Já não assistimos algo semelhante em 2001? Os atentados de 11 de setembro não foram seguidos de um discurso inflamado de Bush Jr. onde se invocava a proteção de “deus” e o posicionamento do mundo, a favor ou contra os EUA? Logo Bush Jr., cujas conexões com as empresas petroleiras atuantes no Oriente Médio eram amplamente conhecidas? Logo os EUA, que apoiaram, treinaram e financiaram Osama Bin Laden para fortalecer a Al Qaeda como instrumento de guerra contra a presença soviética no Afeganistão?
A propaganda midiática esquece-se de propósito dessas conexões. E ignora, também de propósito, o sofrimento dos povos daquela região do mundo. Trata-os como “outros” para tornar honrosa a guerra da agressão promovida pelas potências do ocidente e de Israel. Perpetua a velha forma da propaganda antecipada, que prepara o caminho palatável da guerra de agressão. O que a grande mídia faz a respeito dos episódios recentes não é muito diferente do que os grandes jornais já faziam no final do século XIX, como mostra essa passagem do livro “História da Nação Latino-americana”, de Jorge Abelardo Ramos a respeito das agressões dos EUA a Cuba (que visavam sua anexação):
“O magnata do jornalismo marrom, William Randolph Hearst, proprietário doJournal, enviou para Havana [em 1898] o seu melhor desenhista, Frederic Remington, e o seu famoso jornalista, Richard Harding Davis, os quais contratou por três mil dólares ao mês para preparar a opinião pública norte-americana em relação à guerra que o seu jornal preconizava. Entretanto, ambos os jornalistas passavam suas entediadas tardes no bar do Hotel Inglaterra bebendo. Até que um dia, por acaso sóbrio, Remington telegrafou para Hearst: “Tudo está tranquilo (...) Não haverá guerra (...) Desejo voltar”. Hearst respondeu com outro telegrama que se fez célebre: “Por favor, fique. O senhor providencie os desenhos e eu providenciarei a guerra”.

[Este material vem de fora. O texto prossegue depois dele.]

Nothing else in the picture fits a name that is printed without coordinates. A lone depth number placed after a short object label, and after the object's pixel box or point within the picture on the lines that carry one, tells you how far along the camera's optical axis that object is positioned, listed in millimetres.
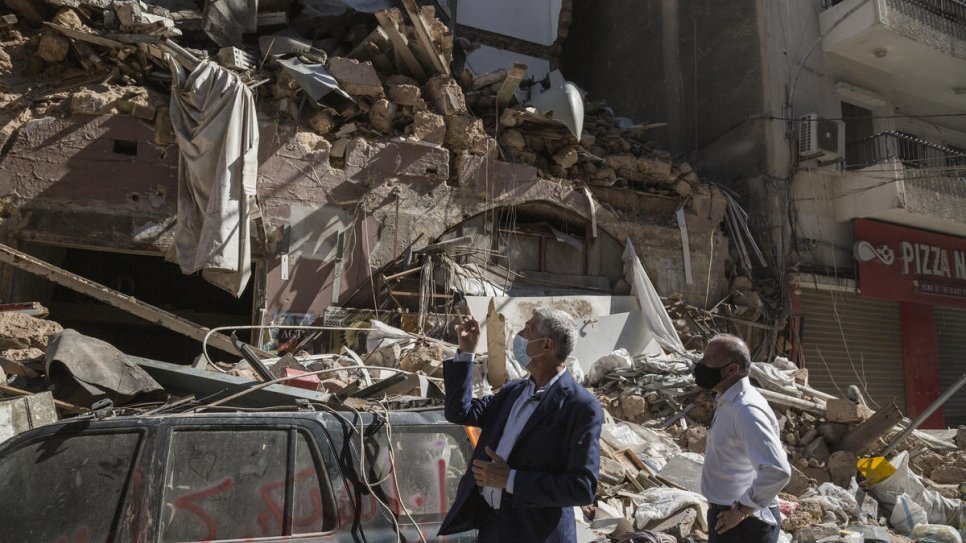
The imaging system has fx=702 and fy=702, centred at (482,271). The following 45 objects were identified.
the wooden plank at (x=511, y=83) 10109
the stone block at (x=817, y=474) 7180
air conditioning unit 11828
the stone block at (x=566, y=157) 10680
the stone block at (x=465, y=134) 9898
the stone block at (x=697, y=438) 7234
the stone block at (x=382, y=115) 9445
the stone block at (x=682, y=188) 11477
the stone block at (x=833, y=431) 7680
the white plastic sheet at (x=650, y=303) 9820
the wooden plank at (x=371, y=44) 9664
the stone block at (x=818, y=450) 7457
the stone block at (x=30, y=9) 8625
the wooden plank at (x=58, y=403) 3971
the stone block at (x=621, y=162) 11211
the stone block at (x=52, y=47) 8625
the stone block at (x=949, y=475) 7973
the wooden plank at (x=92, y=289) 5934
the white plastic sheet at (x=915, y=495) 7023
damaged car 2559
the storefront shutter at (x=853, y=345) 12273
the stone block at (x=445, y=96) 9898
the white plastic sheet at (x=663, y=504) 5238
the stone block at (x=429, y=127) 9664
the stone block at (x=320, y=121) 9227
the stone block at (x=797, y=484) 6664
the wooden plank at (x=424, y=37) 9273
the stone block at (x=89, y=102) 8367
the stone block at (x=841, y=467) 7141
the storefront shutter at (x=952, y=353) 14384
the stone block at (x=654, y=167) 11312
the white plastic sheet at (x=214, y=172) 7281
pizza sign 12547
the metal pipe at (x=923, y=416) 7277
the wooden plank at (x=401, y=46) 9352
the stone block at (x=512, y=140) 10430
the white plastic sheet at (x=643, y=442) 6754
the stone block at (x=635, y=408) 7785
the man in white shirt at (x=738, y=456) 2990
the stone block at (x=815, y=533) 5715
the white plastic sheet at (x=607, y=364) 8453
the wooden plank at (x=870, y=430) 7023
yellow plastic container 7203
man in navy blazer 2492
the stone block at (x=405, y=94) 9617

Mais de cem anos depois os magnatas da informação continuam fazendo o mesmo que o proprietário do Journal: providenciando a guerra. Ou, como expressou recentemente o vice-ministro russo da Defesa, Anatoly Antonov, travando, permanentemente, uma “verdadeira guerra de informação”.
“Em tempo de guerra, a primeira vítima é a verdade” (Boake Carter).